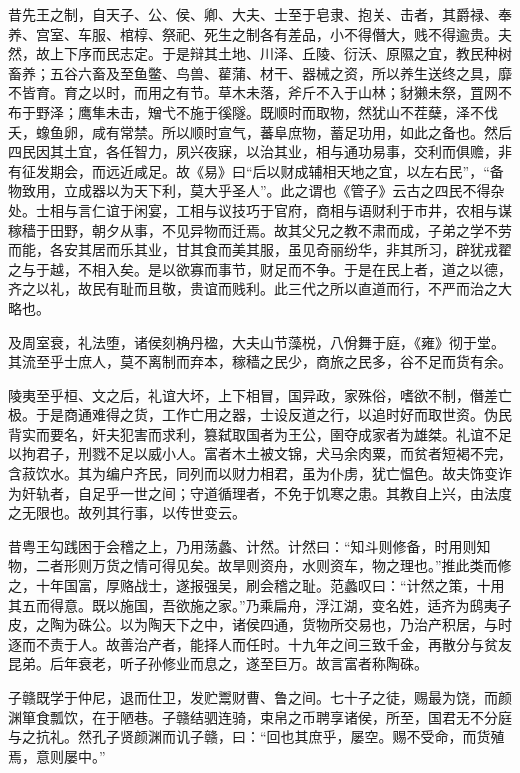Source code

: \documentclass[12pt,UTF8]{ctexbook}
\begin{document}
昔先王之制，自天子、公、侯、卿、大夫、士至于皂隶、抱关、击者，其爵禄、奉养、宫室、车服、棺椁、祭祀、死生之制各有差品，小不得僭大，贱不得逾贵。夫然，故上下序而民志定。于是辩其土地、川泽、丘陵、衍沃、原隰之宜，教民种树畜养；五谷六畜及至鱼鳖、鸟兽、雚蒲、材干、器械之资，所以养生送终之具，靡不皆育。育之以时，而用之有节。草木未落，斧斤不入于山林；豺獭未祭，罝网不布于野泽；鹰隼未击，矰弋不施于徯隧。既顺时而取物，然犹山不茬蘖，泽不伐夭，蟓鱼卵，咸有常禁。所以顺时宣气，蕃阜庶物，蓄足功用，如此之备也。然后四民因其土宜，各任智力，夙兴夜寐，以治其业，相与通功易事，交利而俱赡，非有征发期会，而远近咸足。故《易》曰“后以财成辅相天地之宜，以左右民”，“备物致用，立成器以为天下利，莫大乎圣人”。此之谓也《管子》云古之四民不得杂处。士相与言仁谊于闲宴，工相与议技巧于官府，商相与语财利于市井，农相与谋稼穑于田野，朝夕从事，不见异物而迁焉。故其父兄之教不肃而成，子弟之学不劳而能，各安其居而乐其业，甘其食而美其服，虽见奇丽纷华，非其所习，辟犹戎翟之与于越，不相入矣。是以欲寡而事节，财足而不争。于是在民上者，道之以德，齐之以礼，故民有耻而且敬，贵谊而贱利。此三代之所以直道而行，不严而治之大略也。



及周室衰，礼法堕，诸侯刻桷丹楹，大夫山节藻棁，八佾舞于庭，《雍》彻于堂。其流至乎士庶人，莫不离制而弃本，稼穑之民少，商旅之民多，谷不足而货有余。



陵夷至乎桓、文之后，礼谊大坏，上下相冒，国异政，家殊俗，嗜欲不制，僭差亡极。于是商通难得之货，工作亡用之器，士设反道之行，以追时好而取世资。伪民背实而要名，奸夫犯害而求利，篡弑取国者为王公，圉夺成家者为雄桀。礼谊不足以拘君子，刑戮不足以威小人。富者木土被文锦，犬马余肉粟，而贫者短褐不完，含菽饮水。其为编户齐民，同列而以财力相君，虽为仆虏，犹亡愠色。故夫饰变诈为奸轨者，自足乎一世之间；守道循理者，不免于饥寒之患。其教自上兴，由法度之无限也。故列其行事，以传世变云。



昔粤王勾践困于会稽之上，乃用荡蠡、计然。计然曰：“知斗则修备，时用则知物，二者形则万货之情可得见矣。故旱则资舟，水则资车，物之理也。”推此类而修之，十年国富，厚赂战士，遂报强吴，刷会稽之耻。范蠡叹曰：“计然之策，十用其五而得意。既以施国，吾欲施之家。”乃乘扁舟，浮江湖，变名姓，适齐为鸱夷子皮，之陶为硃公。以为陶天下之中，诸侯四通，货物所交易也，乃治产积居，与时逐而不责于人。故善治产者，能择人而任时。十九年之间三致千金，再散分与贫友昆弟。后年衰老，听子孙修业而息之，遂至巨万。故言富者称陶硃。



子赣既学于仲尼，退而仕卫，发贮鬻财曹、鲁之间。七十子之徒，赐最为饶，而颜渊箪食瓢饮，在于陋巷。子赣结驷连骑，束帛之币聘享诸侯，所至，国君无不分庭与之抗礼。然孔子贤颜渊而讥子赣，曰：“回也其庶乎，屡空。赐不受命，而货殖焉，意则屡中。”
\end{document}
------------------------------------
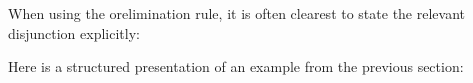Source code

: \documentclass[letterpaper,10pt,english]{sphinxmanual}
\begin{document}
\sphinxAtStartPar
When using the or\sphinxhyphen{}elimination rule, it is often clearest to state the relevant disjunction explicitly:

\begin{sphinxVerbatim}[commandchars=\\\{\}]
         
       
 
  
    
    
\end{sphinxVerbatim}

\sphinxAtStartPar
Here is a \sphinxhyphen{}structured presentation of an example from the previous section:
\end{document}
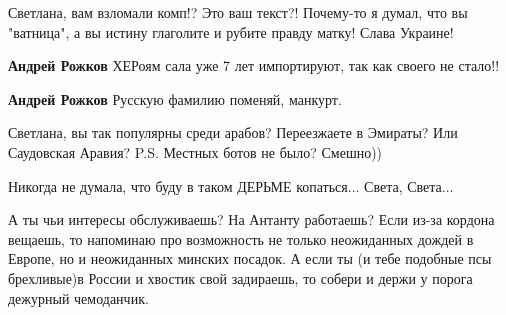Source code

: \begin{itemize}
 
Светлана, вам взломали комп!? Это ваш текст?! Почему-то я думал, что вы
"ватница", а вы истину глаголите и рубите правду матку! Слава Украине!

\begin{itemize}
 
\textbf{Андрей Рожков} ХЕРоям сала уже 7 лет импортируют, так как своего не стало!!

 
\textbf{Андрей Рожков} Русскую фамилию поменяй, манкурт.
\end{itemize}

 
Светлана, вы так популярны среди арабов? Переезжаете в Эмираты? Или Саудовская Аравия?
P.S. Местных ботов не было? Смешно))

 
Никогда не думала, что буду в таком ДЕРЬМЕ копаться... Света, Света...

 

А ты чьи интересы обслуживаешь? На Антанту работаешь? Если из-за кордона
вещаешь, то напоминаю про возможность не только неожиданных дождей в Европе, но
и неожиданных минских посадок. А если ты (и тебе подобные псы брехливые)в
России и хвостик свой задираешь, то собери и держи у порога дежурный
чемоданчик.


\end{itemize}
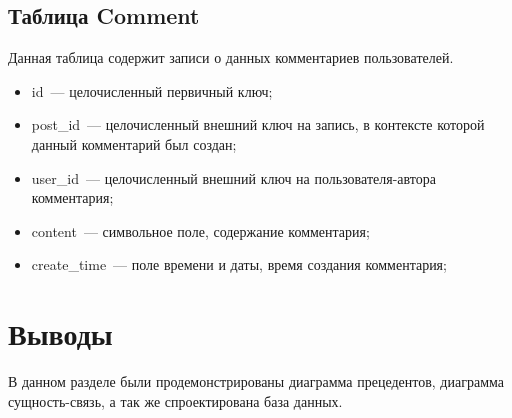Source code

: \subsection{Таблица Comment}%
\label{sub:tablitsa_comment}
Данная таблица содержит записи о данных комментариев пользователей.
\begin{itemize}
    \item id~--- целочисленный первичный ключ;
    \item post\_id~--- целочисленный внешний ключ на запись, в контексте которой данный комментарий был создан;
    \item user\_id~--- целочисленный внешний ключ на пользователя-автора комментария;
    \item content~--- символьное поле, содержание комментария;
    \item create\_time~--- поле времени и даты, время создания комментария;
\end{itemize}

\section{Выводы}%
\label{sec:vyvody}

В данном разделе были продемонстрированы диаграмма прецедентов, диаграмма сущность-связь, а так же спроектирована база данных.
------------------------------------
## WORK ORDER
Copy the lines above exactly, starting at the one with "А ты чьи интересы" and ending at the one with "В данном разделе", both included. Leave out any pictures and add nothing else.

## SOLVED PROBLEM
А ты чьи интересы обслуживаешь? На Антанту работаешь? Если из-за кордона
вещаешь, то напоминаю про возможность не только неожиданных дождей в Европе, но
и неожиданных минских посадок. А если ты (и тебе подобные псы брехливые)в
России и хвостик свой задираешь, то собери и держи у порога дежурный
чемоданчик.


\end{itemize}
Source code

: \subsection{Таблица Comment}%
\label{sub:tablitsa_comment}
Данная таблица содержит записи о данных комментариев пользователей.
\begin{itemize}
    \item id~--- целочисленный первичный ключ;
    \item post\_id~--- целочисленный внешний ключ на запись, в контексте которой данный комментарий был создан;
    \item user\_id~--- целочисленный внешний ключ на пользователя-автора комментария;
    \item content~--- символьное поле, содержание комментария;
    \item create\_time~--- поле времени и даты, время создания комментария;
\end{itemize}

\section{Выводы}%
\label{sec:vyvody}

В данном разделе были продемонстрированы диаграмма прецедентов, диаграмма сущность-связь, а так же спроектирована база данных.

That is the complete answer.